And the ideological moves:

  • Prevent contributions to the Green Climate Fund. President Obama recently pledged $3 billion to the U.N. fund created to help developing nations mitigate their greenhouse gas emissions and adapt to climate change. Republicans, of course, don’t believe in climate change and don’t believe in helping poor countries. So, even though Obama didn’t request the funding in this fiscal year, they explicitly forbade him from allocating it.
  • Cut EPA funding. The agency’s budget will be down $60 million from last year, which is actually a surprisingly small drop within an overall budget of $8.1 billion. Still, it will reduce the size of EPA’s staff to its lowest level since 1989. And we can expect bigger cuts when Republicans control both houses of Congress next year.
  • Block regulation of lead ammunition. Hunters leave lead bullets in animal carcasses, and the birds that feed on the carcasses are poisoned. Think Congress would side with birds over hunters? Think again.
  • Defund enforcement of lightbulb efficiency rules. This one pretty much speaks for itself. Fun fact, though: The 2007 law that created the lightbulb efficiency standards was cosponsored by Rep. Fred Upton (R-Mich.), who now chairs the Energy and Commerce Committee.
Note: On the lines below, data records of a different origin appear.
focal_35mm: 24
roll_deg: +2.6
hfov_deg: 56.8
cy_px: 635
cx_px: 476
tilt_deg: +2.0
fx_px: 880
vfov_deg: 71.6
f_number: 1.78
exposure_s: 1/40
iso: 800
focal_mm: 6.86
In order to secure his chairmanship in 2011, Upton had to revoke his support for the rules, and has since voted to repeal them. Republicans, you see, were for efficiency before they were against it.

Environmental organizations across the spectrum, from Friends of the Earth to the Environmental Defense Fund, slammed the legislation.
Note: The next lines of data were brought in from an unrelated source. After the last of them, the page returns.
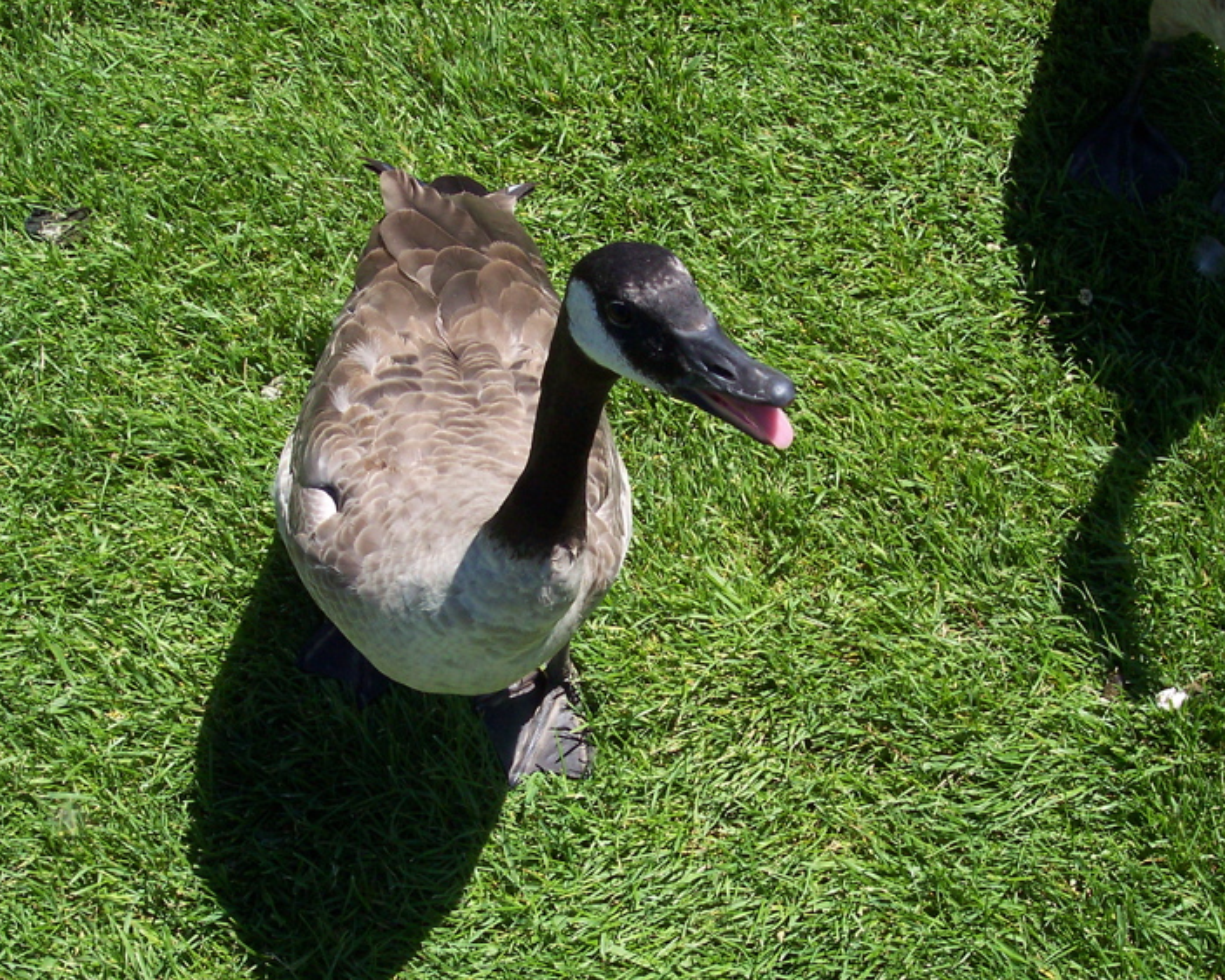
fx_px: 1957
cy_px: 572
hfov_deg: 34.7
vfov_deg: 28.0
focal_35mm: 54
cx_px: 573
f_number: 4.8
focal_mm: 8
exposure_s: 1/500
On transportation, the budget would keep the stagnant status quo in place, including the heavy pro-highway bias. Highway funding would stay at $41 billion, and transit funding at $8.6 billion. Amtrak operating subsidies would go down from $340 million to $250 million, though a House Republican effort to cut Amtrak’s capital budget did not succeed. Our larger transportation infrastructure deficit would remain unaddressed.

The Transportation Investment Generating Economic Recovery (TIGER) competitive grant program would be cut from $600 million to $500 million. Created in the 2009 stimulus package, TIGER lends itself to smart growth investment by, for example, favoring transportation projects linked to dense, affordable housing. Republicans don’t like it and tried to cut it more. In fact, the appropriation could be seen as a good thing, since it shows that Republicans may be grudgingly reconciling themselves to its permanent existence.

The most troubling aspect of the budget bill isn’t what it contains but what it doesn’t contain, which is any favors to Democrats from Republicans. Democrats control the White House and the Senate, and were needed to provide votes in the House because right-wing Republicans wouldn’t vote for a budget that didn’t attempt to wrest from Obama the authority to enforce immigration laws. And yet they gave Republicans major concessions, like undermining financial reform and campaign-finance reform, in exchange for nothing. All Democrats get is that the  government will keep operating at more or less current levels. This isn’t compromise, it’s extortion. And it’s a bad sign of what we can expect next year, when Democrats will be negotiating from an even weaker position.